──────── Data shown ────────

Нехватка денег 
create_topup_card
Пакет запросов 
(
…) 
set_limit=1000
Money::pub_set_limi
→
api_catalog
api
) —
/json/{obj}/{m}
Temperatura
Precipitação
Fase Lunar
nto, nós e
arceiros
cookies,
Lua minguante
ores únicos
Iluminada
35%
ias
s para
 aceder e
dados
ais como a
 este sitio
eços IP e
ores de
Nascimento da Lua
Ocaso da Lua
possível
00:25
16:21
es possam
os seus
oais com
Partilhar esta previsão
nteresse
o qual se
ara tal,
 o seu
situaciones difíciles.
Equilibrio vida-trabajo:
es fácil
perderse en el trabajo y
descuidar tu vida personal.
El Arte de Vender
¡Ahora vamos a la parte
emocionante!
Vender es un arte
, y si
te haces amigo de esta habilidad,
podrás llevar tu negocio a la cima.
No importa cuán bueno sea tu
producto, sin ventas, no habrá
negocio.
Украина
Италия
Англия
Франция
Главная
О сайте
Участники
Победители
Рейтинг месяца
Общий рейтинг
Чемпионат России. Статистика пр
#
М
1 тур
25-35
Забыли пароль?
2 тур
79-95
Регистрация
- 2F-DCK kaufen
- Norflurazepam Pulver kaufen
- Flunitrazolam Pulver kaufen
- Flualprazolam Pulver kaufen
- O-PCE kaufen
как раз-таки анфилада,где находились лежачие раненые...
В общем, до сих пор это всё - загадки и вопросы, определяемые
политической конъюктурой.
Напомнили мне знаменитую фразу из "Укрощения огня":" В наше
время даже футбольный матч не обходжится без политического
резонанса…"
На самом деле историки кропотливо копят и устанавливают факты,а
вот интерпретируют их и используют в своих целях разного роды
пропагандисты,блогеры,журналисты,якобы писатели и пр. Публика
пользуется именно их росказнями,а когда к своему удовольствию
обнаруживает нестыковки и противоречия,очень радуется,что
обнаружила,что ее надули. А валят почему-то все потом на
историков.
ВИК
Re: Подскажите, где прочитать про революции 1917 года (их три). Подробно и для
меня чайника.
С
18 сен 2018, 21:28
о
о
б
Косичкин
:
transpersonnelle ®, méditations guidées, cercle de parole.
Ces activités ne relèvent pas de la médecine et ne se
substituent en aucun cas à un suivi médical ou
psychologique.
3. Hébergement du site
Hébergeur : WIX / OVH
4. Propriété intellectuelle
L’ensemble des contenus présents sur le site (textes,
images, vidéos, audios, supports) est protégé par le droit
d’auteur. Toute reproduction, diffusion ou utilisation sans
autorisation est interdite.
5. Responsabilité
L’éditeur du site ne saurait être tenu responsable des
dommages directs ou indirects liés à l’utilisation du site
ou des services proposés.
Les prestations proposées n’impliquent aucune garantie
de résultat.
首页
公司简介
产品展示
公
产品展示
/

────────
──────── Data shown ────────

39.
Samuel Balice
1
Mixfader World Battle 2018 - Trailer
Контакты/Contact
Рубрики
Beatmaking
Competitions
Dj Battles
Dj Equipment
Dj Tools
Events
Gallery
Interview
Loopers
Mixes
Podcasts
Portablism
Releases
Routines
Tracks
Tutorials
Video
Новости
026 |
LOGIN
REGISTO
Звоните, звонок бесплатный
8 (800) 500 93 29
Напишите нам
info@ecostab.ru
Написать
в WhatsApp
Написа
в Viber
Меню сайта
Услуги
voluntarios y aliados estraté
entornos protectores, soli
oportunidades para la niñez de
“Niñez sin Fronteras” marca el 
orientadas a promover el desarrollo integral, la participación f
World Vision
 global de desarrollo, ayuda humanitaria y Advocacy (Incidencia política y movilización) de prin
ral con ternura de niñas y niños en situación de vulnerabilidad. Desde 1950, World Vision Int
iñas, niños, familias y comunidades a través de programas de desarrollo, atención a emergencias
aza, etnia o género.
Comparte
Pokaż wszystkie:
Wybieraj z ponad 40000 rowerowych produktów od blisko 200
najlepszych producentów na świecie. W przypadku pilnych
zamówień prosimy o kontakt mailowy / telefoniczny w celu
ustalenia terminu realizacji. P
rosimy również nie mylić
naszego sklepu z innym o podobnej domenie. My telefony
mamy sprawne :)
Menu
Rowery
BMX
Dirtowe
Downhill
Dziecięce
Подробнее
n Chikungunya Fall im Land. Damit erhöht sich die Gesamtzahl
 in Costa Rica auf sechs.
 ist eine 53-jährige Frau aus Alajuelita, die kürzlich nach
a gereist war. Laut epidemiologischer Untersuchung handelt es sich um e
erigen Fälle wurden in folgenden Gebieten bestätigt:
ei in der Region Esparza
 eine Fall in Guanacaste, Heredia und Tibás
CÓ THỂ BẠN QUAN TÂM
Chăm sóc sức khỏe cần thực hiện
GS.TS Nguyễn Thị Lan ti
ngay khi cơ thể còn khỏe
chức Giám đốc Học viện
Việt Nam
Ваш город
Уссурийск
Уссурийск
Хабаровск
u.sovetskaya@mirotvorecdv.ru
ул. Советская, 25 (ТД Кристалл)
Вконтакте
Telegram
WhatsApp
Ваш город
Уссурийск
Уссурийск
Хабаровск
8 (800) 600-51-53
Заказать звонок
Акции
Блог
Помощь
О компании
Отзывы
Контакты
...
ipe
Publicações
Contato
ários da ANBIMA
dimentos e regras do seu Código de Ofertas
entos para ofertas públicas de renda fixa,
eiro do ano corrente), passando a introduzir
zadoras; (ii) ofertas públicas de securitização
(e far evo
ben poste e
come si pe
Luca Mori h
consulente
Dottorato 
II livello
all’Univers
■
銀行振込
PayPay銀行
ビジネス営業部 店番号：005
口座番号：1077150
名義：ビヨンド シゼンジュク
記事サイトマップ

────────

Every line in the records above with "negocio" in it adds one to the count; give that count and nothing else.

- **Reply**: 2